Provisional conclusion: It might be meaningful to try implementing different methods and see which one works best. A realistic prospective is that we will need different methods for different languages (i.e., regexes for English/Dutch; dictionaries for Russian/German).

jonoalderson commented 6 years ago

I'm not averse to #3, as that also allows for close synonyms, too - and we can usually assume Google is consolidating these into single concepts.

nataliashitova commented 6 years ago

@jono-alderson I agree. But with that option we should rely on the user's knowledge about what Google does and what it does not, which also differs massively for different languages. Maybe #3 will be good for synonyms alone, but I would not want to rely on the user's ability to build all possible word forms.

jonoalderson commented 6 years ago

Makes sense. Ok, so #3 is a nice-to-have for additional flavour, but the core solution really needs a silent/invisible process (which means #1 or #2).

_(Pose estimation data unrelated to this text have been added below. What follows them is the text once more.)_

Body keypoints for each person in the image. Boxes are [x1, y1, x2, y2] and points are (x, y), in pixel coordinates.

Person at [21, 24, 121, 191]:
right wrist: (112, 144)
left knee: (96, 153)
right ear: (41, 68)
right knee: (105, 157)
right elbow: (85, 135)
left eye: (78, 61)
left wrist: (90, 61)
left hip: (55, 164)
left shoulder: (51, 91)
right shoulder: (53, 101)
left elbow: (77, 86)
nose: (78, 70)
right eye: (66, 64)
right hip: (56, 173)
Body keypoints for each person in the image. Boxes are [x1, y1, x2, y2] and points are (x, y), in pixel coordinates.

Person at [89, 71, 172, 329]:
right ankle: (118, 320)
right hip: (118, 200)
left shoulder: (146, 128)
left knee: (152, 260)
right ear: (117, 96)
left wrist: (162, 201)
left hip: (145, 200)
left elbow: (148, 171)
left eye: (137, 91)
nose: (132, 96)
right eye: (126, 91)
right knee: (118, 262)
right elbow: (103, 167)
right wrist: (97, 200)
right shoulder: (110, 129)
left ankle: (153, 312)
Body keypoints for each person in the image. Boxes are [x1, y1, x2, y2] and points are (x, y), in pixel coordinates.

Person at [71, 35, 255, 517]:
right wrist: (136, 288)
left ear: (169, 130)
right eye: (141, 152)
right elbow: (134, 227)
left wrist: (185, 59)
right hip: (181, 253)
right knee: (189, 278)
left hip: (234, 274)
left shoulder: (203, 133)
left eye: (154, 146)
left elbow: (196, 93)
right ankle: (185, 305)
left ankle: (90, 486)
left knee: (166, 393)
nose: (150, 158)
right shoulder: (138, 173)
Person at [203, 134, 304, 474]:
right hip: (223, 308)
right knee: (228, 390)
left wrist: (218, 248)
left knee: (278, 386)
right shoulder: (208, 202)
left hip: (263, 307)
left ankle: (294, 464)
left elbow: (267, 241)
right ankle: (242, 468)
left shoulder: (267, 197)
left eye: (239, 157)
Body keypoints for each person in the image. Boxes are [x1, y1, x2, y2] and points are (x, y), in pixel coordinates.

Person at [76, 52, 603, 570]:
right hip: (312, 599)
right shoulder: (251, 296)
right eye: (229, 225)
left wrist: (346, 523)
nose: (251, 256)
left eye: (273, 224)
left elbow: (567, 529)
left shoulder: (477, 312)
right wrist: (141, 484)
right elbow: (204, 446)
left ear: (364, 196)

hansjovis commented 6 years ago

This is closely related to the subject of stemming in Information Retrieval. This is the process of reducing a word to its 'stem', which is similar to the concept of an infinitive form of a word. These stems are not necessarily words in itself and many stemming algorithms tend to be pretty blunt in this sense.

Examples:

Word Stem
conspiring conspir
conspicuous conspicu

Search engines do this on documents on index time as well as on queries during search. This reduces search time and memory usage, since the search engine can focus only on the stem. (stemming can reduce index file sizes up to 50%)

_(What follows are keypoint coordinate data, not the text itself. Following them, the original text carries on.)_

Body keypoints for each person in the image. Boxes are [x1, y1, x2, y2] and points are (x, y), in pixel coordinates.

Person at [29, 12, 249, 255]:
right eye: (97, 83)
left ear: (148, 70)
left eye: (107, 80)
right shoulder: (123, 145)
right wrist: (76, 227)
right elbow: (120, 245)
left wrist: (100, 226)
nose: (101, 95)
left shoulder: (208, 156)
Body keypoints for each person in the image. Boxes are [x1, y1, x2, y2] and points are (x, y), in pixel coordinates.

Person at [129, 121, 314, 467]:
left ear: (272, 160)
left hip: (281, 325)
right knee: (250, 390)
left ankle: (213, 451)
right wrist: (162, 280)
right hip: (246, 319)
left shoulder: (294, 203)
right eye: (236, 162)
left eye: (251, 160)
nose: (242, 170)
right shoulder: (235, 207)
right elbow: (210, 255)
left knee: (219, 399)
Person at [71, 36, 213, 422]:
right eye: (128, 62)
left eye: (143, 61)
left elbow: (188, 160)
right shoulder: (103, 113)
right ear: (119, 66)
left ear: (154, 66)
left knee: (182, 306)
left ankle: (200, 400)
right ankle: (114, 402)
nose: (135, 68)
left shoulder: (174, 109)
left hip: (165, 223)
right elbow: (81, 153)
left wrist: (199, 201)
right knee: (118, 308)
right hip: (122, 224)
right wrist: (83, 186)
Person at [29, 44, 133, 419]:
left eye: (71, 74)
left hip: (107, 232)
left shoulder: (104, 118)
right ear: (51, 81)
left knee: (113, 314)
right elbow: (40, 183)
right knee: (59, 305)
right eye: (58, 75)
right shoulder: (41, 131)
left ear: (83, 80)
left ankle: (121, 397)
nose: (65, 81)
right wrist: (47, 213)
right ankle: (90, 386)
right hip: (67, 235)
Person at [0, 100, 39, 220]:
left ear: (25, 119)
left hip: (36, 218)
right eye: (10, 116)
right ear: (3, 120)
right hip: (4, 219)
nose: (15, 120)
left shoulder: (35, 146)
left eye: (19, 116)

I think we can definitely find some inspiration in these approaches. It could have these advantages:

  1. It increases the efficiency of the code, since it would only have to focus on the stem, instead of all the different inflections of a word.
  2. The amount of exceptions would be reduced, since many of the exceptions seem to have the same stem (see the morphology data).
  3. It would be more similar to how search engines tackle it, although this should not be a goal in itself, I think.

This does significantly increase the risk of false positives.

All in all there is a lot of literature on the subject, some dating back to the 60's, and a variety of different ways to tackle it, as @nataliashitova rightfully mentioned above.